J'ai essayé hier de prêter main forte à un jeune couple d'amis qui déménageaient. J'ai donc trimballé, en quelques allers-retours entre les deux appartements, une énorme quantité de choses... dont la plupart étaient à mon sens inutiles et inutilisables...

Et eux de m'expliquer que toutes ces choses sont nécessaires, que ce n'est rien par rapport à ce qu'ont les gens habituellement, qu'ils sont même en dessous de la norme, que je ne sais pas de quoi je parle, etc...


Et moi de leur expliquer qu'ils se sont, malgré tout, encombrés de trop choses...

J'ai essayé de leur expliquer que dans "juste milieu", c'est le mot "juste" qui est important, et non pas le mot "milieu"...Et que en ce qui concerne toutes ces choses, "juste" se situe du côté de peu; comme il se situe aussi, pour d'autres questions du côté de beaucoup.

Mais enfin...Je ne sais pas de quoi je parle...J'ai repensé à ma propre impatience dès que j'entre à la maison, à me débarrasser de toutes les choses que je trimballe avec moi de la journée : montre, carnet de chèque, pièces de monnaie, portefeuille, clés de la maison, clés de la voiture, stylo, clé USB, token de PC, lunettes de soleil, téléphone portable, paquet de cigarettes, briquet, et autres petits papiers...

Cette énorme quantité de choses qui me pollue sans cesse les poches et la tête...


 154.

L'averse est finie.
Les derniers cumulus poussent vers le sud et le ciel se dégage peu à peu. Une légère brise souffle encore sur la plage... Les mouettes reviennent voltiger au dessus de l'eau, et s'abandonnent aux vents en poussant leurs petits cris caractéristiques...

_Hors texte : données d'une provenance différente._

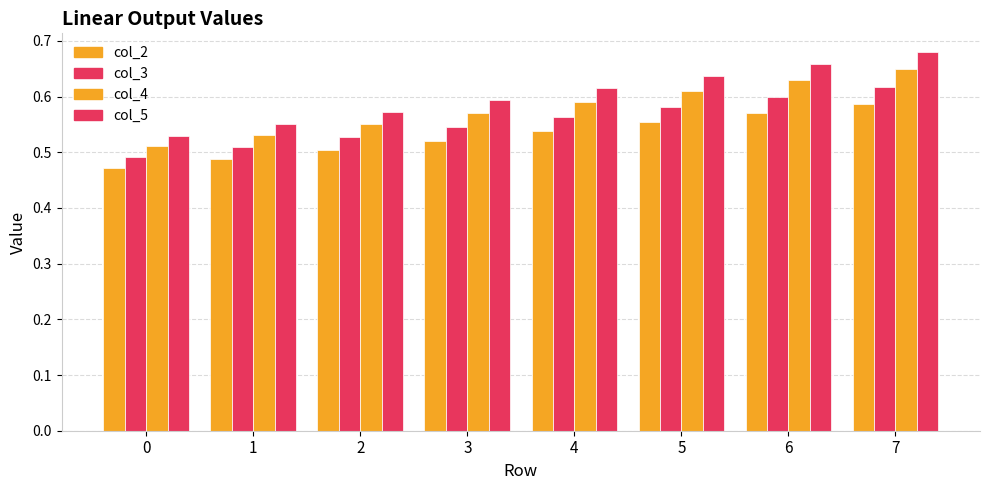

How many series are shown in this chart?

4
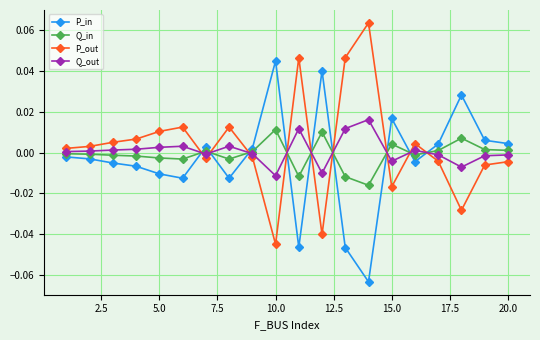

How many values in the P_out series are below 0?

9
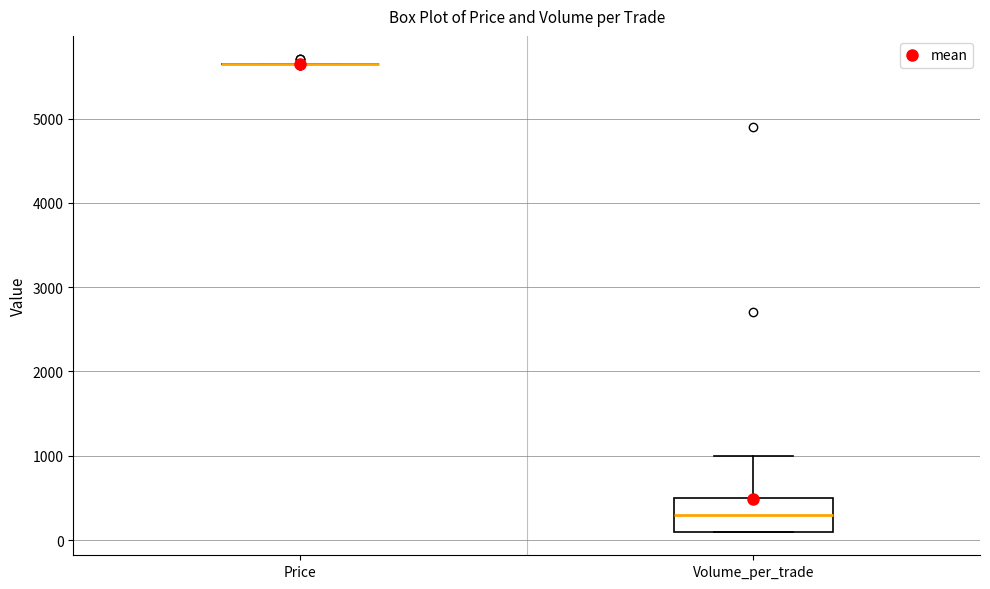

Which box is the tallest, from its lower edge to its upper edge?

Volume_per_trade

Je m'assois sur le bout d'un arbre sénescent derrière moi . Je retire mes chaussures et mes chaussettes, et plonge mes pieds jusqu'aux chevilles dans le sable humide. Sa fraîcheur remonte rapidement le long de ma colonne vertébrale, jusqu'à ma nuque; un léger frisson me parcourt le dos.

Devant moi, s'étend le bleu sombre d'une mer un peu agitée. Je m'y lave longuement les yeux en la regardant s'étirer au loin. je me rappelle qu'AboulKacem Chebbi a écrit son poème "la volonté de vivre" en regardant ce même horizon.

J'écoute le bruit sourd des vagues venant mourir sur la plage. Je respire profondément l'air iodé de la mer...

Un coquillage ouvert me rappelle ce que j'avais lu le matin même: On avait amené à Jésus un sourd-muet pour le guérir; il lui dit: "Effata" - "Ouvre-toi". La langue de l'homme se délia. Je me dis à moi-même: Effata...

Il ne reste plus de moi que ma respiration, le reste se dilate pour occuper l'espace alentours. Mon esprit tournoie paisiblement dans le vide, et tous mes raidissements se dissipent dans cette danse calme. Tous mes masques s'y désagrègent...

Je remets mes chaussures et me relève pour marcher un petit peu...J'avais l'impression d'avoir repassé quinze minutes dans le ventre de ma mère.